I think out of immeasurable tragedy can come opportunity for many of us to achieve personal healing – healing we can share with Haiti.  And it’s not necessarily financial.

A Fondo Esperanza communal bank in Santiago, Chile

As a Kiva Fellow on my third placement here in South America, I’ve had the chance to meet hundreds of microfinance borrowers. But I am no expert. In fact, one of my biggest realizations occurred just this week while visiting a communal bank (a group loan, of about 10-15 members) in Santiago.  I will never forget watching a girl my age, about 25 years old and a mother of two, talk about a time where  she had to sell her first child’s clothing from a blanket on the street so that she could afford water for herself – all while she was pregnant with her second child.  She told the group proudly, and called herself a “luchadora” (fighter) and the entire room clapped.  Microfinance, as a field, is currently very preoccupied with social performance monitoring. That is to say, “Is microfinance helping people actually get out of poverty?”

Hearing this beautiful mother, however, who is still very poor but is now in a place of relative economic stability, there is a different kind of poverty she has broken out of.  She went from feeling ashamed to feeling proud.  Perhaps we can’t measure that, perhaps we shouldn’t try to.
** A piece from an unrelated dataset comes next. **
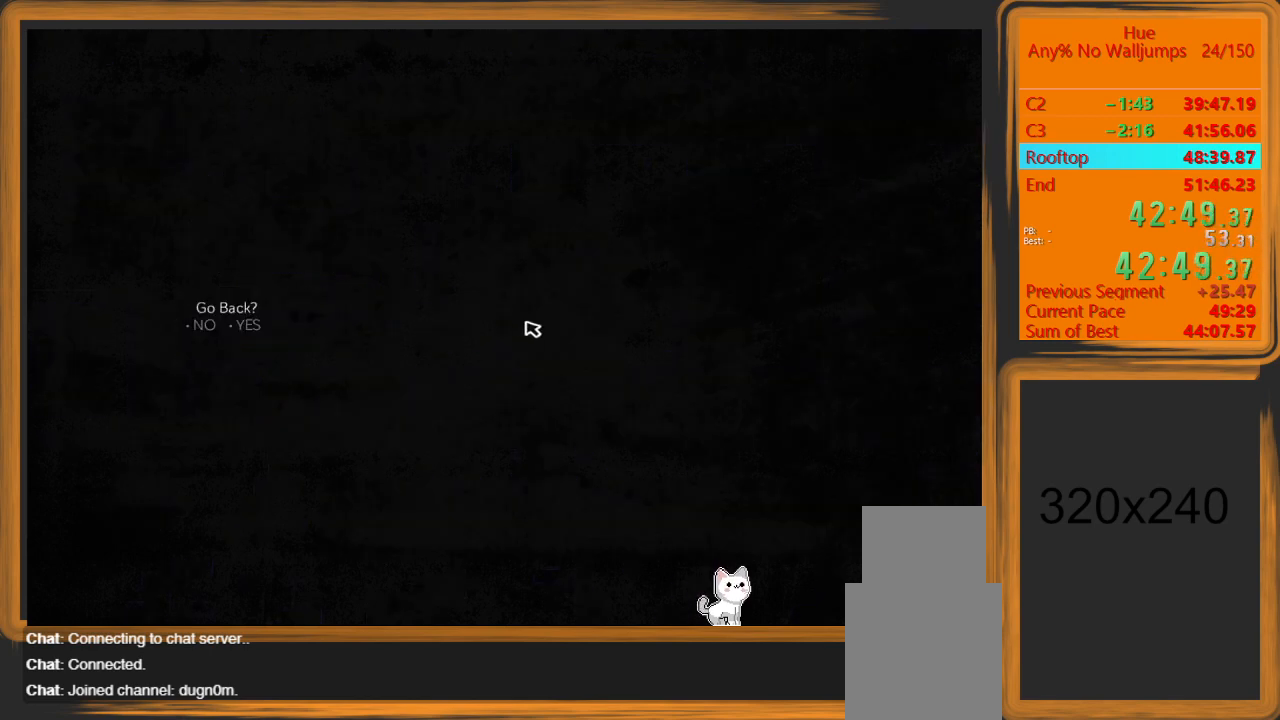
{"keys": ["d"], "mouse": [], "events": [[300, "d", "down"]]}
But what this brings me to is a plea I have to not look at Haiti entirely by numbers, but instead allow your heart to express itself.  Whether you write, paint, sing, listen to music, pray, or weep, let your creative expression help you to bring love to Haiti in ways that aren’t quantifiable.  In this way, we can tie ourselves to Haiti, not as those handing aid from above, but as those weeping with the survivors, arm in arm in an incomprehensible battle, together.